━━━━━ Exercise passage

Close Encounters of the Kindle Kind

kindleAs I mentioned in my last blog entry, I recently read Beth Revis’ book Across the Universe on my wife’s Kindle.  It was the first book I’ve ever read in electronic format (if you exclude the books I’ve written on a computer).

I’ve resisted the idea of e-books for quite a while because I grew up with paperbacks, and to me, the experience of reading a book is so much more than the words and the story. I love books for many reasons.  The cover art. The blurbs on the back page.  The picture of the author. The acknowledgements.  The dedications.  The tactile feel of the pages.  The weight of the volume – literally the weight of the words.   The smell of the paper – new and old.  I enjoy the social aspects of books.  The creases in the bindings formed by previous readings.  The look on people’s faces when they see you reading something they are interested in, or have read, and the conversations that starts.  The memories books bring back when you see them on your shelf.  I can remember where I was in my life when I read just about every book I have. The there’s the bond they form between people when you see that book sitting there on someone else’s shelf.  These are all things I love about books.  And all things, that for the most part, e-books do not provide.

What I see e-books providing to the reader are very clinical benefits.  Reduced shelf space (a realistic concern for many people, including me).  Immediate gratification of an urge to obtain or read something.  Reduced weight when packing for a trip.  Reduced environmental impact… though I’m not positive that ten years from now we won’t have thousands of obsolete e-readers clogging our landfills, while at the very least, books are still on a shelf or have been recycled into other paper products.  You can’t resell an e-book at a used book store.  As an author, I’m okay with that, but I do wonder how many low-income people will never discover an author because they never saw a stack of his books at Half-Price Books.

My first experience with a Kindle greatly distracted me from the book I was reading, and it wasn’t until halfway through the book that I was able to forget about the medium and focus on the story.  Once I was past that, I was able to pay better attention, and my mind grew to accept that I was reading a story.  But not a book.  I think the world would be a better place if we stopped calling them e-book-readers and called them e-story-readers.  They are not books.  Not in this format.

I missed a real book.  I missed the anticipation that drawing closer to the end of a book gives you.  The little progress bar at the bottom didn’t give me that.  It was more like a quest in a video game that made reading feel – hurried.  I take pictures of pages in my mind.  Sometimes I can recall the exact position of a word on a page, even having just skimmed the page because each piece of paper is unique, either in feel or in watermark or in it’s position in the book.  You don’t get that with a Kindle.

━━━━━━━━━━
━━━━━ Raw data

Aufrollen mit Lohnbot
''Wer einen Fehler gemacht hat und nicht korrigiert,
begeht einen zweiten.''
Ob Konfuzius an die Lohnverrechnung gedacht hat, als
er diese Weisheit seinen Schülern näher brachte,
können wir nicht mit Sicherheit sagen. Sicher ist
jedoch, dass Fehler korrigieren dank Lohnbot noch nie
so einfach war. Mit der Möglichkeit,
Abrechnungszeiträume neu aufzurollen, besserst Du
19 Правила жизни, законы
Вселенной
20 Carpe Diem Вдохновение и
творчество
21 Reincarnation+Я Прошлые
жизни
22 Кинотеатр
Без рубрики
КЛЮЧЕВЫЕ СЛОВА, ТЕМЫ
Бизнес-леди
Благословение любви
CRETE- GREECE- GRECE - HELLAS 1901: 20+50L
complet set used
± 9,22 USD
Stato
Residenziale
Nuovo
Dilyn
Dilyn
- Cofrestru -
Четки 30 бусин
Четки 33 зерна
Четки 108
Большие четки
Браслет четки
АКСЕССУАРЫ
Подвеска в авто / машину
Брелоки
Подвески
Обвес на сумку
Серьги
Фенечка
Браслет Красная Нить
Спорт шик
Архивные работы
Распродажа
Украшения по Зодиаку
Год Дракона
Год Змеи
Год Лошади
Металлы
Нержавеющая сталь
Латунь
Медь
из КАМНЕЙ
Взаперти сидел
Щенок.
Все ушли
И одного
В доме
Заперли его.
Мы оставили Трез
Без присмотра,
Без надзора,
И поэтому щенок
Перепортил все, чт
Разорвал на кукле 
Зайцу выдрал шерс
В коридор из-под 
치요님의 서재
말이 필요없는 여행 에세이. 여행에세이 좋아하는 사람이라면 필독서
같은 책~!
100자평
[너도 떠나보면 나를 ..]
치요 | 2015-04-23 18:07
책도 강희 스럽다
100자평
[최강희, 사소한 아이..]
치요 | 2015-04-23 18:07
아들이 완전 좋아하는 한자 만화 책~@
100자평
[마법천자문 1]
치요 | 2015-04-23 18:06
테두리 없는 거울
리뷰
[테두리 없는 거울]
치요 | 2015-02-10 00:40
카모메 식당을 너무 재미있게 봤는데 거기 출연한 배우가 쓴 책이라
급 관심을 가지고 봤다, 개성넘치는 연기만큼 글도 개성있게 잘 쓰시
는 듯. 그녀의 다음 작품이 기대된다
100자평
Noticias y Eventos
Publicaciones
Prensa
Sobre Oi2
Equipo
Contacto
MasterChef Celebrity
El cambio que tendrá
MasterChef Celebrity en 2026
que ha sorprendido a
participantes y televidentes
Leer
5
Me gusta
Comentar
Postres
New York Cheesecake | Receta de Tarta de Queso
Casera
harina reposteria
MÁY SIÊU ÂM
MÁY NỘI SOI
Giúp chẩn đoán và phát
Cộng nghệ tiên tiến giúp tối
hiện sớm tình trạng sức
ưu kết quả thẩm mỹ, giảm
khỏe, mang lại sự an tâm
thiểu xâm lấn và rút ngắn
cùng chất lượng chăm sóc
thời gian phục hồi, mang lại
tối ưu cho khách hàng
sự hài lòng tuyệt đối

━━━━━━━━━━
━━━━━ Raw data

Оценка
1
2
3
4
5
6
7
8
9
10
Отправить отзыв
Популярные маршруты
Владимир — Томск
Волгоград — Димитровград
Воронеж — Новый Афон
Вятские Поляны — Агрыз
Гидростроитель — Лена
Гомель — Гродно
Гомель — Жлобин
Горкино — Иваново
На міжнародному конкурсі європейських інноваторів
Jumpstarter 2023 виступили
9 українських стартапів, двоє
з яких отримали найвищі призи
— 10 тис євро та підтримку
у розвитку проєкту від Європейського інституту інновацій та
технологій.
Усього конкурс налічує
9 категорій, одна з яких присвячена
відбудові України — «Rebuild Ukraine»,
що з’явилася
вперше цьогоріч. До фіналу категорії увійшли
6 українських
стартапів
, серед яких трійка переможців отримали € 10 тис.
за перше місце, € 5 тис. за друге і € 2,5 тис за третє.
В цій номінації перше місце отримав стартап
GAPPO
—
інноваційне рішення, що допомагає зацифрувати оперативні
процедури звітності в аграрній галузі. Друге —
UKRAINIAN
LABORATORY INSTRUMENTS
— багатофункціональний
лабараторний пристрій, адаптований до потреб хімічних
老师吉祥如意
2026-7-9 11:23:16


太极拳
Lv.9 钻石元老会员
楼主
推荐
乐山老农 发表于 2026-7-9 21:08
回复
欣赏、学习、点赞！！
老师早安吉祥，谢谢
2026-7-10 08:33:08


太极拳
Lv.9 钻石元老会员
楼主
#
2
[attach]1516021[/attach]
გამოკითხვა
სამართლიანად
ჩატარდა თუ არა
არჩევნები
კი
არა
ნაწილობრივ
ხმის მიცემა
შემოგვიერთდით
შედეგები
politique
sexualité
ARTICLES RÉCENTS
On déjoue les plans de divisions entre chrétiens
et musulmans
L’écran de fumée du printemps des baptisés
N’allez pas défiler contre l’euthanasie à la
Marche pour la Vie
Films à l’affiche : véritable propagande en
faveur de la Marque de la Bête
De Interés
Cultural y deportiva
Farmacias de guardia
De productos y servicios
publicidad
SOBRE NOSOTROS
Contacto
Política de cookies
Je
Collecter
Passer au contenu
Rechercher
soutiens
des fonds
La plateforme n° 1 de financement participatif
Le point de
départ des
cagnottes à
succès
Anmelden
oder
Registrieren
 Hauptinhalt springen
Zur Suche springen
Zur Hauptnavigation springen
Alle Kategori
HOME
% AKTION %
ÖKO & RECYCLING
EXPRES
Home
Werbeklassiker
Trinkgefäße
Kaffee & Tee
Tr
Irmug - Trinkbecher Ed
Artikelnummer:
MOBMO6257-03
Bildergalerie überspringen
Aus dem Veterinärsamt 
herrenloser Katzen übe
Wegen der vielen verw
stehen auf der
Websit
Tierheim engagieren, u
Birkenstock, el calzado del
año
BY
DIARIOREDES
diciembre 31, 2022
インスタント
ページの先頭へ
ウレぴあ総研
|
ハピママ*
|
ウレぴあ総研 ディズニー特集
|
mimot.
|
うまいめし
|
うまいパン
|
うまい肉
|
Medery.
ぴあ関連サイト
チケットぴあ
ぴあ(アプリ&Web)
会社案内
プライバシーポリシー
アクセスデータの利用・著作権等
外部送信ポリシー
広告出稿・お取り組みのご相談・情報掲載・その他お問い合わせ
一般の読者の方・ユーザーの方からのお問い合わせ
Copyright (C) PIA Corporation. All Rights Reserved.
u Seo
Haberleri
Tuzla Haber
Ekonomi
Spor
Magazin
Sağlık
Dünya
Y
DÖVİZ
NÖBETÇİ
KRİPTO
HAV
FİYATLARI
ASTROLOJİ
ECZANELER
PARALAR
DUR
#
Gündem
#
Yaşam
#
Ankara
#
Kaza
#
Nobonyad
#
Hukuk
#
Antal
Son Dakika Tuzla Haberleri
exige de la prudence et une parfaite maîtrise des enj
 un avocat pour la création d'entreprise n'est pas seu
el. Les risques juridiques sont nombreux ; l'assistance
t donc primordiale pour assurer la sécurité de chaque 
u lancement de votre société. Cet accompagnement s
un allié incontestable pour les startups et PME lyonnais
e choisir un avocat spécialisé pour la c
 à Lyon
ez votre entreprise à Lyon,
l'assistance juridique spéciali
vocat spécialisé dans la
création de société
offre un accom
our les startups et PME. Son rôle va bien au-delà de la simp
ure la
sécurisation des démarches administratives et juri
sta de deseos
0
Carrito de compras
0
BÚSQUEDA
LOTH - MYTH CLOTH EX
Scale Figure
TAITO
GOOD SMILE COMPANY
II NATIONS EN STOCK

━━━━━━━━━━
━━━━━ Raw data

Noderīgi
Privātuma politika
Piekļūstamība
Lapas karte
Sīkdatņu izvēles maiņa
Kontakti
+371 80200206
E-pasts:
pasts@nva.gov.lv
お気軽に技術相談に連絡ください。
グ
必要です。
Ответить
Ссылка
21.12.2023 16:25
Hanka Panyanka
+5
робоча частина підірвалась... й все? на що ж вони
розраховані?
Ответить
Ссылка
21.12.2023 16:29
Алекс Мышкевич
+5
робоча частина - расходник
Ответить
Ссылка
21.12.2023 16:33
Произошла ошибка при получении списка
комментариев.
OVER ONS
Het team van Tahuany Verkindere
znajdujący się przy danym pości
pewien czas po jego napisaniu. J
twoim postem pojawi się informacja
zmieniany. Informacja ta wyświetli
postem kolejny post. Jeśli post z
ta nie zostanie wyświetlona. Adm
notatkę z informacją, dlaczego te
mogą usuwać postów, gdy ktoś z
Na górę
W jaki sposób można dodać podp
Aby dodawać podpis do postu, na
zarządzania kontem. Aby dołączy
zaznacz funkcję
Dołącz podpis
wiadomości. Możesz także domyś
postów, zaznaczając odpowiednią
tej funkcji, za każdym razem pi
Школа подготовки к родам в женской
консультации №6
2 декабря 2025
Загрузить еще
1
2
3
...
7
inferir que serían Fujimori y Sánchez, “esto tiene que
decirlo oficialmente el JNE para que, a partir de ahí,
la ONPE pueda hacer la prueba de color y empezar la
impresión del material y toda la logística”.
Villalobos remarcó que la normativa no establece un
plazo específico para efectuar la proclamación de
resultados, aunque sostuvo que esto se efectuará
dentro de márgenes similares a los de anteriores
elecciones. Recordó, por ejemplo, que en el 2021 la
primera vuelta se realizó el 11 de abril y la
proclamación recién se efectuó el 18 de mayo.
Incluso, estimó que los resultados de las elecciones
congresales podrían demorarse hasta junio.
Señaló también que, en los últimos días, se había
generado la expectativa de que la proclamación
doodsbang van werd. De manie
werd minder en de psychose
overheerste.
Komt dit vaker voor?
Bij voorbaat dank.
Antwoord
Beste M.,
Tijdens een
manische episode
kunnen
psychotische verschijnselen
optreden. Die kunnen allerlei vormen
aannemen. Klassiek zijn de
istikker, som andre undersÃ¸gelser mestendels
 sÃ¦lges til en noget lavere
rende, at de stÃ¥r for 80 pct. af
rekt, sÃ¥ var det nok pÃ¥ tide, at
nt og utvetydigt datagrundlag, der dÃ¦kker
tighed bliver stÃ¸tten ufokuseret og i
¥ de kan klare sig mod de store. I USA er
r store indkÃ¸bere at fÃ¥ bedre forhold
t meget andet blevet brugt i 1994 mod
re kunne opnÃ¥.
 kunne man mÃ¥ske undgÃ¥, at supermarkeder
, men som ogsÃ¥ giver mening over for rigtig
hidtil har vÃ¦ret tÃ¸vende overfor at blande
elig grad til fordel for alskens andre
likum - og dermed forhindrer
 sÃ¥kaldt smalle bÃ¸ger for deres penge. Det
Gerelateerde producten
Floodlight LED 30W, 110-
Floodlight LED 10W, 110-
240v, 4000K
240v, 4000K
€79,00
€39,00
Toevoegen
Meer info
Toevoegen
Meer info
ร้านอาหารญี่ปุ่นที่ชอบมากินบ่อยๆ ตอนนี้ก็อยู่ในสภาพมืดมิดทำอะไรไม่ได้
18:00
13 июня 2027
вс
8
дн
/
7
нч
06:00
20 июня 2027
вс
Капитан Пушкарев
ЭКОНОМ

━━━━━━━━━━

_What is needed_.
Carry on the blog post about reading a book on a Kindle, starting after its final sentence.

_Reply_.
Having said all that, I do appreciate a few things about a Kindle, and one of them I noticed right away.  The day after I finished the book on the Kindle, I picked up Cherie Priest’s book Dreadnought.  This is a pretty hefty book, and after an hour of reading, my hands were a little sore from holding it.  That thumb pain (which may be unique to me because of a problem I have with my hands), did not happen with the Kindle.

Also, after having remodeled my office last fall, and cleaned out dozens and dozens of books and taking them to a used book store, my bookshelves are once again approaching the overflowing state.  And that means more must be purged, or I must once again buy more shelving.  And I really don’t want to do either.  That is probably my number one reason for even considering getting a Kindle for myself.

The other reason I would get a Kindle is so that my wife and I can share the books she is reading.  Because she has a Kindle – and is addicted to it – every time she finds a good book, she has to decide to buy it or download it.  She tries to only download the ones she thinks I won’t like.  But my tastes are pretty diverse, and I’m getting the feeling I’m missing out on a lot of good reading that she is not telling me about.  Partially because she doesn’t want to give up her Kindle to me, I’m sure.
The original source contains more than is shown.